A spokeswoman for Attorney General Mark Brnovich said he was still studying the ruling and had no immediate comment. She said any decision on whether to appeal to the U.S. Supreme Court will have to wait.

Hanging in the balance is the right of the state to deny licenses to those in the Deferred Action for Childhood Arrivals program.

It allows those who arrived in this country illegally as children to remain if they meet certain other qualifications. They also are entitled to federal Employment Authorization Documents entitling them to work legally.

At last count, more than 29,000 Arizonans had qualified.

But just days before the Department Homeland Security began taking applications, then-Gov. Jan Brewer issued an executive order directing the Department of Transportation not to issue licenses to DACA recipients.

She cited a 1996 state law which says licenses are available only to those whose presence in this country is “authorized by federal law.”

Brewer argued that the federal agency really had no legal authority to permit DACA recipients to remain or work. And what that meant, she said, is they were not “authorized” to be here.

But Pregerson pointed out that Arizona continued to issue licenses to others in different “deferred action” programs who also had EADs even as it was denying the right to drive to DACA recipients.
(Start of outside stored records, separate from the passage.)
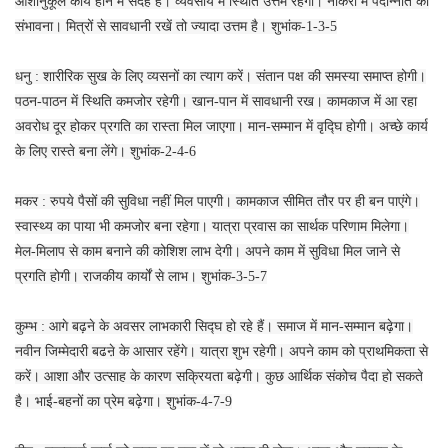
आशानुकूल कार्य होने में संदेह है। व्यवसाय में स्थिति उत्तम रहेगी। नौकरी में पदोन्नति की
संभावना। मित्रों से सावधानी रखें तो ज्यादा उत्तम है। शुभांक-1-3-5
धनु : शारीरिक सुख के लिए व्यसनों का त्याग करें। संतान पक्ष की समस्या समाप्त होगी।
पठन-पाठन में स्थिति कमजोर रहेगी। खान-पान में सावधानी रख। कामकाज में आ रहा
अवरोध दूर होकर प्रगति का रास्ता मिल जाएगा। मान-सम्मान में वृद्घि होगी। अच्छे कार्य
के लिए रास्ते बना लेंगे। शुभांक-2-4-6
मकर : रुपये पैसों की सुविधा नहीं मिल पाएगी। कामकाज सीमित तौर पर ही बन पाएंगे।
स्वास्थ्य का पाया भी कमजोर बना रहेगा। यात्रा प्रवास का सार्थक परिणाम मिलेगा।
मेल-मिलाप से काम बनाने की कोशिश लाभ देगी। अपने काम में सुविधा मिल जाने से
प्रगति होगी। राजकीय कार्यों से लाभ। शुभांक-3-5-7
कुम्भ : आगे बढ़ने के अवसर लाभकारी सिद्घ हो रहे हैं। समाज में मान-सम्मान बढ़ेगा।
नवीन जिम्मेदारी बढऩे के आसार रहेंगे। यात्रा शुभ रहेगी। अपने काम को प्राथमिकता से
करें। आशा और उत्साह के कारण सक्रियता बढ़ेगी। कुछ आर्थिक संकोच पैदा हो सकते
है। भाई-बहनों का प्रेम बढ़ेगा। शुभांक-4-7-9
Pregerson rebuffed arguments that ADOT was entitled to make that distinction.

“The federal government, not the states, holds exclusive authority concerning direct matters of immigration law,” he wrote. “The states therefore may not make immigration decisions that the federal government, itself, has not made.”

Pregerson said there’s an even bigger problem with the Arizona policy: preemption.
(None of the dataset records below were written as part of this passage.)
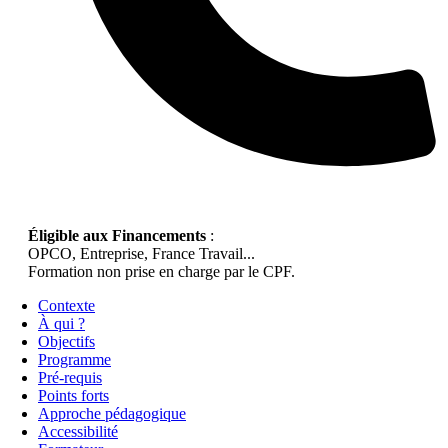
Éligible aux Financements
:
OPCO, Entreprise, France Travail...
Formation non prise en charge par le CPF.
Contexte
À qui ?
Objectifs
Programme
Pré-requis
Points forts
Approche pédagogique
Accessibilité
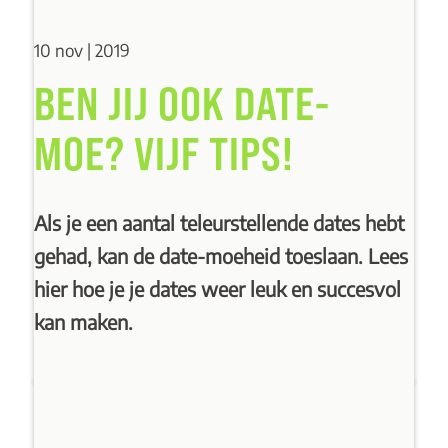
10 nov | 2019
BEN JIJ OOK DATE-
MOE? VIJF TIPS!
Als je een aantal teleurstellende dates hebt
gehad, kan de date-moeheid toeslaan. Lees
hier hoe je je dates weer leuk en succesvol
kan maken.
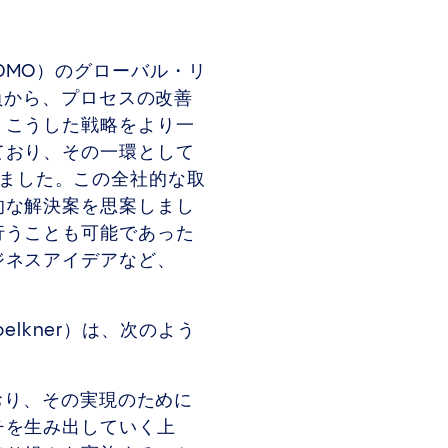
（CDMO）のグローバル・リ
員から、プロセスの改善
。こうした戦略をより一
ており、その一環として
されました。この全社的な取
的な解決案を思案しまし
行うことも可能であった
ジネスアイデアなど、
elkner）は、次のよう
おり、その実現のために
チを生み出していく上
“States may not directly regulate immigration,” he wrote.

Yet the Arizona policy that Brewer — and now Gov. Doug Ducey as her successor — has been trying to enforce is based entirely on a conclusion by the state that DACA recipients are not “authorized” to be in this country. And there is no such category under the federal Immigration and Naturalization Act.

“Because Arizona created a new immigration classification when it adopted its policy regarding driver’s license eligibility, it impermissibly strayed into the exclusive domain of the INA,” Pregerson wrote.

Tuesday’s ruling was not entirely a surprise.

The appellate judges had previously directed a trial judge to issue a temporary injunction blocking the state policy. ADOT officials said late Tuesday that as of mid-December, the most recent figures they had, more than 17,000 dreamers had been issued licenses while the state went to court to try to take them away.

And in a precursor of his “animus” comments in the ruling, Pregerson was on the offensive during a hearing last year as Assistant Attorney General Dominic Draye tried to convince the judges to uphold the state policy and take away the licenses.

“Does it come down to racism?” Pregerson asked. “Does it come down to discrimination against these people? What else does it come down to?”

The questions left Draye confounded.

“Judge, I wish you wouldn’t say things like that,” he responded.

But Pregerson would not back down.

“I’m saying it because it’s the truth,” the judge responded.